Yerli ve milli İHA’nın gecikmesinin öyküsü
YILLAR önceydi, akşamüzeri saatlerinde Hürriyet'teki odamda toparlanmış tam çıkmak üzereydim, kat komşum Yalçın Bayer kafasını uzattı, "Dur seni birisiyle tanıştıracağım" dedi. Az sonra...
YILLAR önceydi, akşamüzeri saatlerinde Hürriyet'teki odamda toparlanmış tam çıkmak üzereydim, kat komşum Yalçın Bayer kafasını uzattı, "Dur seni birisiyle tanıştıracağım" dedi.
Az sonra kapıdan içeri Yalçın Bayer’le birlikte iki kişi daha girdi. Biri, Özdemir Bayraktar’dı, diğeri ise hepsi birbirinden parlak insanlar olan oğullarından biri. (Maalesef şu an Özdemir Bey’in hangi oğluyla tanıştığımı hatırlayamıyorum, sohbetle ilgili tuttuğum notları bulamadım, yazıyı biraz da hafızamdan yazıyorum.)
Özdemir Bayraktar’ın adını o gün odamdan içeri girene kadar hiç duymamıştım; hikâyesini ve yaptıklarını dinleyince çok etkilendim.
SELÇUK BAYRAKTAR’IN ÖNEMLİ BULUŞU
Özdemir Bey ve üç oğlu, Baykar isimli bir şirketin sahipleriydiler. En küçük kardeş, bugün Tayyip Erdoğan’a damat olduğu için ünlü de olan Selçuk Bayraktar henüz Amerika’da, meşhur MIT’de doktorasını yapmaktaydı.
Özdemir Bey, “Aslında tezini de yazdı ama teslim etmiyor, bir süre daha da etmeyecek” dedi. Sebebi, Selçuk Bayraktar’ın o teze konu ettiği ve kendi geliştirdiği özel haberleşme algoritmalarıydı. Tez yayınlansa algoritmayı herkes öğrenecekti.
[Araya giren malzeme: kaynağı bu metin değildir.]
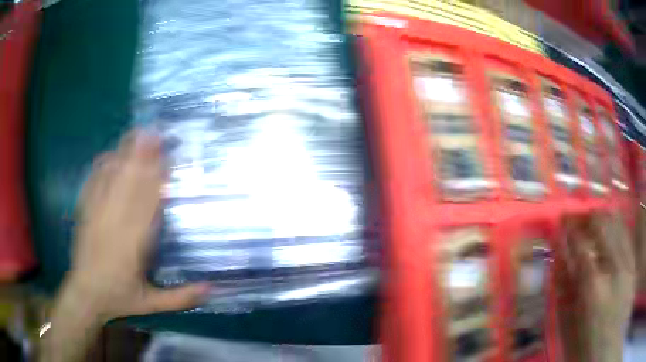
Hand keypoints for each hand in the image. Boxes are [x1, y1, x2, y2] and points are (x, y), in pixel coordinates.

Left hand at [69, 130, 209, 320]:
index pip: (146, 207)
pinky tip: (110, 153)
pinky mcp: (85, 213)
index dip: (156, 181)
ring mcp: (97, 216)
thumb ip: (181, 297)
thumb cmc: (119, 298)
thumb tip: (212, 288)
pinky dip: (102, 167)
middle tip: (155, 133)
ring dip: (125, 155)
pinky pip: (94, 184)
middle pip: (129, 185)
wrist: (86, 294)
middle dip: (142, 158)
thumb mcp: (152, 304)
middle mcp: (114, 225)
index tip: (166, 160)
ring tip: (137, 135)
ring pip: (112, 180)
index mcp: (132, 246)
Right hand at [560, 213, 634, 361]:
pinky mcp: (633, 266)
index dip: (570, 228)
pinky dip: (620, 225)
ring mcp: (627, 265)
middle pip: (603, 226)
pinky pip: (628, 236)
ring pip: (619, 225)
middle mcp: (614, 269)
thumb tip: (557, 261)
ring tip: (594, 217)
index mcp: (594, 288)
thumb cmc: (585, 349)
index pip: (580, 245)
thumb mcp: (570, 328)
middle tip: (577, 216)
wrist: (605, 353)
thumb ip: (564, 293)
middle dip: (588, 216)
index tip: (561, 220)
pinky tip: (615, 223)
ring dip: (605, 217)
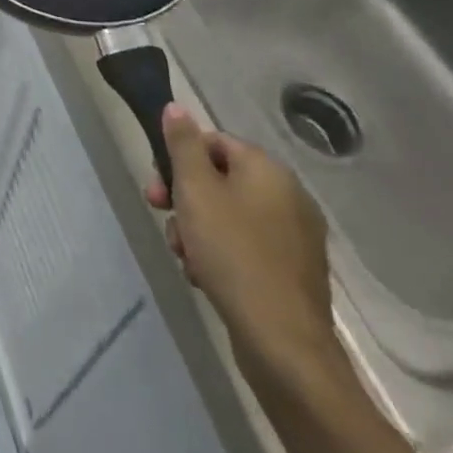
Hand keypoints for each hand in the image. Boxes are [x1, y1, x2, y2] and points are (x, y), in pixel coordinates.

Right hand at [145, 105, 337, 380]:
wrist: (283, 344)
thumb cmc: (233, 254)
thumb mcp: (196, 190)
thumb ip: (183, 144)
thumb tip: (177, 108)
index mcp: (268, 170)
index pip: (213, 142)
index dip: (178, 160)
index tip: (156, 189)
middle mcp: (289, 196)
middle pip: (220, 180)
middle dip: (185, 200)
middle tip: (163, 220)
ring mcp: (295, 237)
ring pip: (229, 216)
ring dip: (198, 230)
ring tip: (185, 258)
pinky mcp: (293, 273)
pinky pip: (246, 247)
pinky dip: (221, 255)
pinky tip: (205, 276)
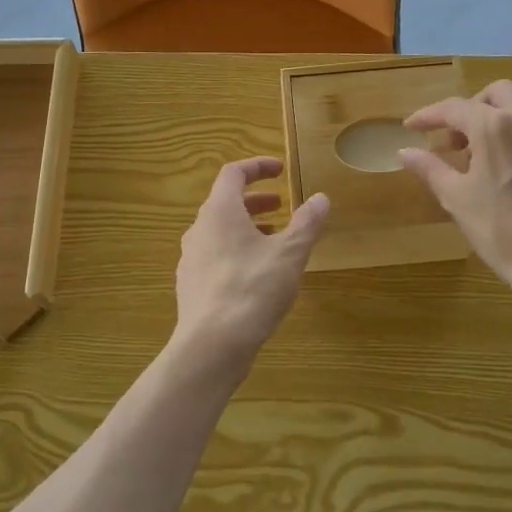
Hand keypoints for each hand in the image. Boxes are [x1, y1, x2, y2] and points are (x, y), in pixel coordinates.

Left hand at [173, 158, 329, 372]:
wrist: (212, 345)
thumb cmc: (252, 289)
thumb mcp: (289, 254)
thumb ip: (306, 223)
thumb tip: (321, 198)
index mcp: (219, 212)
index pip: (233, 174)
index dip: (258, 167)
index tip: (280, 169)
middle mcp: (199, 230)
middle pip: (225, 203)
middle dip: (255, 200)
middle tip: (281, 205)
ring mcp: (191, 259)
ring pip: (220, 231)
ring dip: (247, 227)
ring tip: (274, 239)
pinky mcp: (191, 286)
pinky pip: (215, 256)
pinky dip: (237, 251)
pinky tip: (257, 274)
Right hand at [399, 81, 511, 324]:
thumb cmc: (502, 231)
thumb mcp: (457, 199)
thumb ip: (431, 168)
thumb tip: (406, 151)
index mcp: (495, 126)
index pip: (454, 108)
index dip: (429, 115)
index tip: (412, 127)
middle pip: (497, 94)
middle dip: (471, 109)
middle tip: (456, 141)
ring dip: (500, 124)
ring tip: (487, 160)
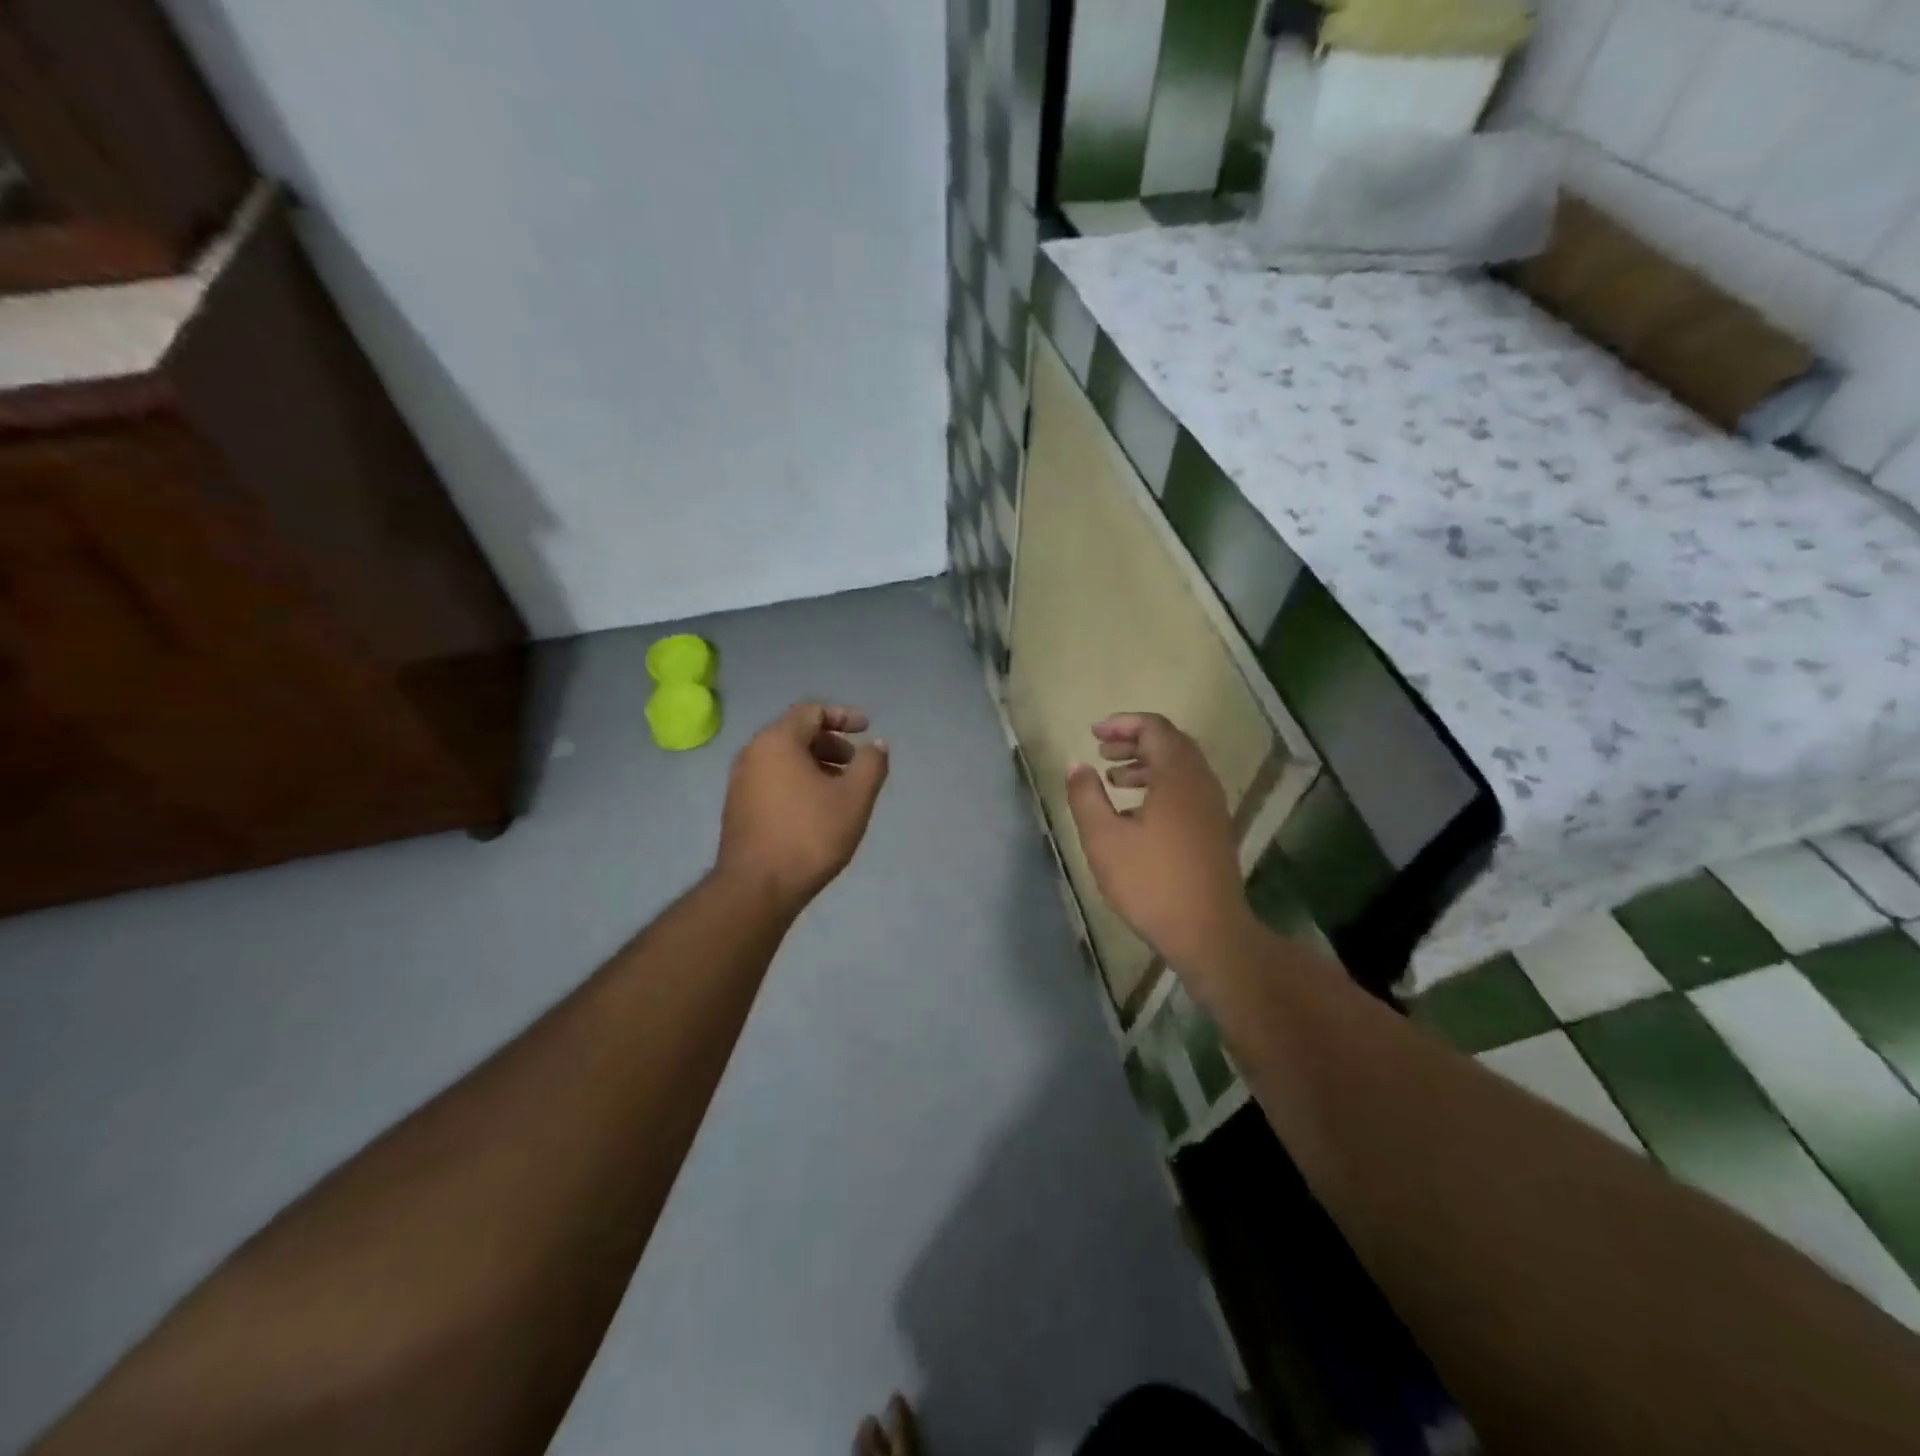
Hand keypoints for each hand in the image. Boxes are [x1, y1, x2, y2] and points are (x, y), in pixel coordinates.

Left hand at [716, 703, 889, 911]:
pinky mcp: (737, 807)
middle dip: (830, 743)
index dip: (843, 715)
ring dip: (816, 764)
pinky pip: (772, 779)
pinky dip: (798, 781)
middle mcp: (752, 753)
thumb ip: (871, 765)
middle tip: (856, 763)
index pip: (811, 711)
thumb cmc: (809, 835)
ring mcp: (740, 781)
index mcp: (777, 742)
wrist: (756, 888)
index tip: (867, 728)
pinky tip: (816, 809)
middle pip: (796, 733)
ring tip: (841, 789)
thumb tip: (877, 745)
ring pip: (783, 759)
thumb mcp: (854, 798)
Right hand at [1065, 713, 1255, 974]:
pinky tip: (1136, 813)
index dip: (1122, 724)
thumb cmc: (1151, 882)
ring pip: (1180, 768)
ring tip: (1114, 780)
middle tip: (1102, 752)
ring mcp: (1212, 807)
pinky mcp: (1214, 829)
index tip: (1093, 734)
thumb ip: (1086, 795)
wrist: (1209, 932)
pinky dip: (1160, 785)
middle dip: (1134, 741)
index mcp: (1177, 776)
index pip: (1154, 728)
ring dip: (1146, 764)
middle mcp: (1201, 782)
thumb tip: (1076, 764)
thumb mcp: (1104, 838)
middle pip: (1170, 743)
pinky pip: (1187, 789)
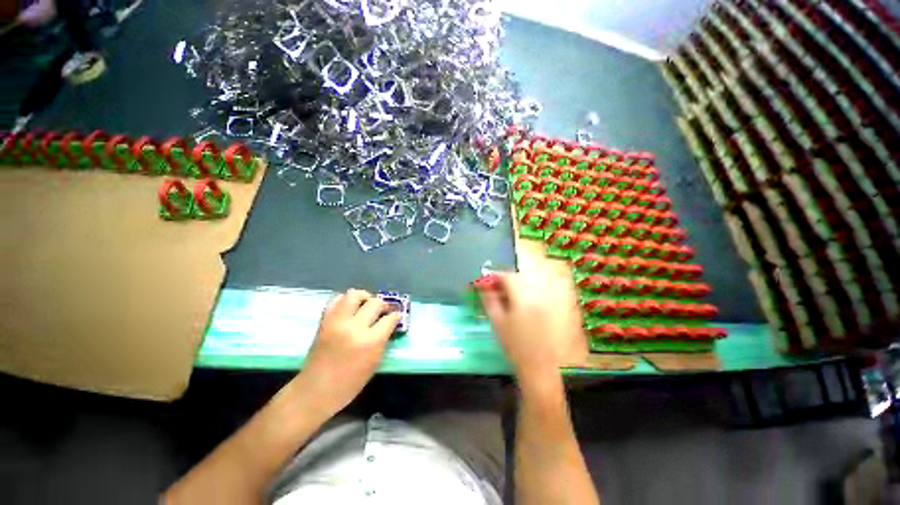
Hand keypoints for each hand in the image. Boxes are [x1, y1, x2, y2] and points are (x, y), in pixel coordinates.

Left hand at [295, 289, 399, 416]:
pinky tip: (350, 308)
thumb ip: (383, 341)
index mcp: (370, 342)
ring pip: (354, 295)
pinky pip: (336, 301)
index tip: (395, 317)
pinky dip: (345, 301)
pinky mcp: (324, 321)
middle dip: (382, 305)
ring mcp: (337, 322)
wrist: (314, 391)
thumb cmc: (349, 385)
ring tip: (366, 304)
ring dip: (364, 297)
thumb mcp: (374, 364)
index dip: (395, 316)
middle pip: (375, 303)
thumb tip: (389, 325)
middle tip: (383, 311)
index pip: (390, 318)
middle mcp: (354, 327)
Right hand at [481, 271, 585, 381]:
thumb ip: (489, 299)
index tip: (486, 283)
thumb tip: (482, 284)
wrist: (543, 368)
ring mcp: (554, 297)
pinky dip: (537, 287)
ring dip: (521, 281)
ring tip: (513, 294)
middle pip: (522, 274)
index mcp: (523, 296)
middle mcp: (541, 292)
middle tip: (499, 289)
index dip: (494, 276)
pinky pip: (550, 286)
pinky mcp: (562, 304)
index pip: (506, 275)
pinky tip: (530, 299)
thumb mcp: (497, 322)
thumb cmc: (516, 346)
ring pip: (536, 277)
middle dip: (507, 278)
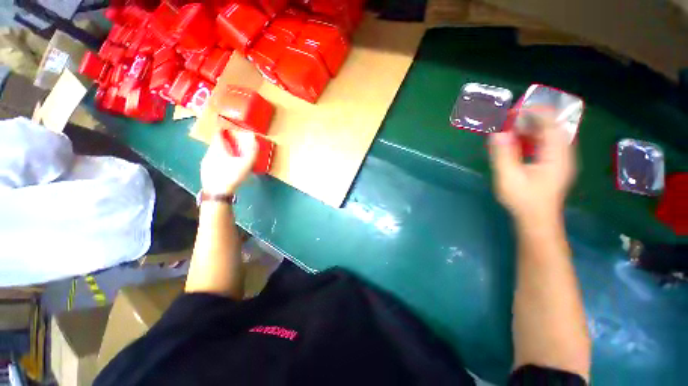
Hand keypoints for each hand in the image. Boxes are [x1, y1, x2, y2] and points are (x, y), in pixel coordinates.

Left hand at [201, 127, 257, 194]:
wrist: (217, 193)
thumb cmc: (232, 176)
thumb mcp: (246, 164)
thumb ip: (251, 152)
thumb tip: (254, 139)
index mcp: (217, 149)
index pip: (218, 134)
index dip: (225, 131)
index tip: (232, 131)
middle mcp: (209, 153)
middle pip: (216, 144)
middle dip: (226, 144)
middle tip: (236, 147)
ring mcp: (205, 163)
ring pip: (213, 153)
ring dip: (222, 153)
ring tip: (232, 158)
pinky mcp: (205, 172)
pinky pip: (212, 162)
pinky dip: (219, 162)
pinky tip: (226, 169)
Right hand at [488, 115, 575, 223]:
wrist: (537, 219)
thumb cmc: (523, 199)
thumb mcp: (509, 176)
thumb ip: (503, 153)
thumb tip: (497, 132)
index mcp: (556, 156)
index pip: (551, 125)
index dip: (535, 113)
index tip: (516, 109)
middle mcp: (564, 154)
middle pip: (553, 127)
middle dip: (532, 119)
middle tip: (511, 118)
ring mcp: (561, 160)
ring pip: (550, 135)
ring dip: (532, 128)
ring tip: (512, 127)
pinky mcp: (555, 165)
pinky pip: (547, 144)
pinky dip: (534, 138)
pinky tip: (520, 141)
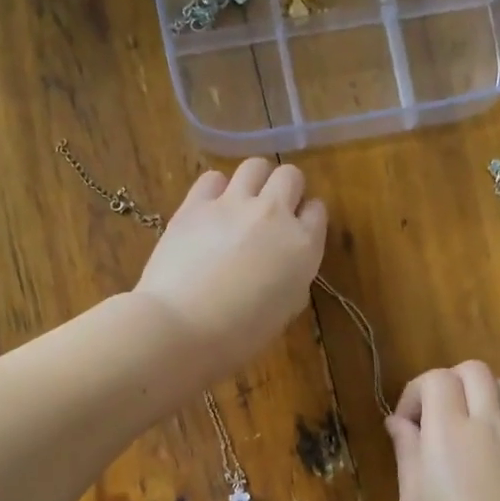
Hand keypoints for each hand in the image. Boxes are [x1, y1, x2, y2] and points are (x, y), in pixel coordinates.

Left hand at [133, 158, 326, 381]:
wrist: (182, 327)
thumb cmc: (239, 335)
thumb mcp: (284, 310)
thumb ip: (291, 277)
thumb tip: (282, 263)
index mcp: (303, 246)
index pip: (317, 211)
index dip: (306, 218)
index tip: (296, 230)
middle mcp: (274, 214)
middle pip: (290, 176)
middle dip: (285, 189)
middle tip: (271, 212)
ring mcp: (233, 203)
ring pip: (255, 165)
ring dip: (254, 181)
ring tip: (241, 203)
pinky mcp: (196, 203)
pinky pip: (213, 178)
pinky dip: (216, 189)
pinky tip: (210, 209)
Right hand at [385, 362, 499, 500]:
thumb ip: (407, 454)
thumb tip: (399, 423)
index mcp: (449, 433)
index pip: (436, 378)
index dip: (416, 392)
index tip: (406, 425)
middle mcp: (488, 425)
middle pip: (474, 371)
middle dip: (449, 383)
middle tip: (436, 418)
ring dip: (481, 398)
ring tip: (466, 431)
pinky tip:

Şirket, uzun yıllardır TSK’ya çeşitli insansız hava araçları üretmeye çalışıyordu ve son olarak Savunma Sanayi Müsteşarlığı’nın düzenlediği ihaleye girmişler, hatta finale kalıp Sinop’ta test uçuşları yapmışlardı. Sinop’ta yarıştıkları öteki yerli firmanın uçağı başarılı olamamış ama Baykar’ın hava aracı ihalede öngörülen bütün şartları yerine getirmişti. Fakat buna rağmen ihale Baykar’a değil test uçuşunda başarılı olamayan rakibine verilecekti.
HEP YERLİ VE MİLLİ KALMAK İSTEDİ
Oysa Özdemir Bayraktar, Tayyip Erdoğan’a ‘Tayyip’ diye hitap edecek kadar yakın biriydi, nitekim Erdoğan da ona ‘Ağabey’ diyordu. Geçirdiği çok ağır bir acil aort ameliyatında yoğun bakımda uyandığında ilk gördüğü yüz Tayyip Erdoğan’ın yüzü olmuştu örneğin. Dünür olmazdan önce de o denli yakınlardı anlayacağınız.
Bu kadar hakkıyla kazandığı bir ihaleyi, bu kadar yakın olduğu birinin başbakanlığı döneminde alamamasına çok içerlemişti. Ama yılmak, vazgeçmek gibi bir niyeti yoktu, çünkü kendi üretiminin sadece Türkiye’nin değil mesela İsrail’in de önünde olduğunu biliyordu.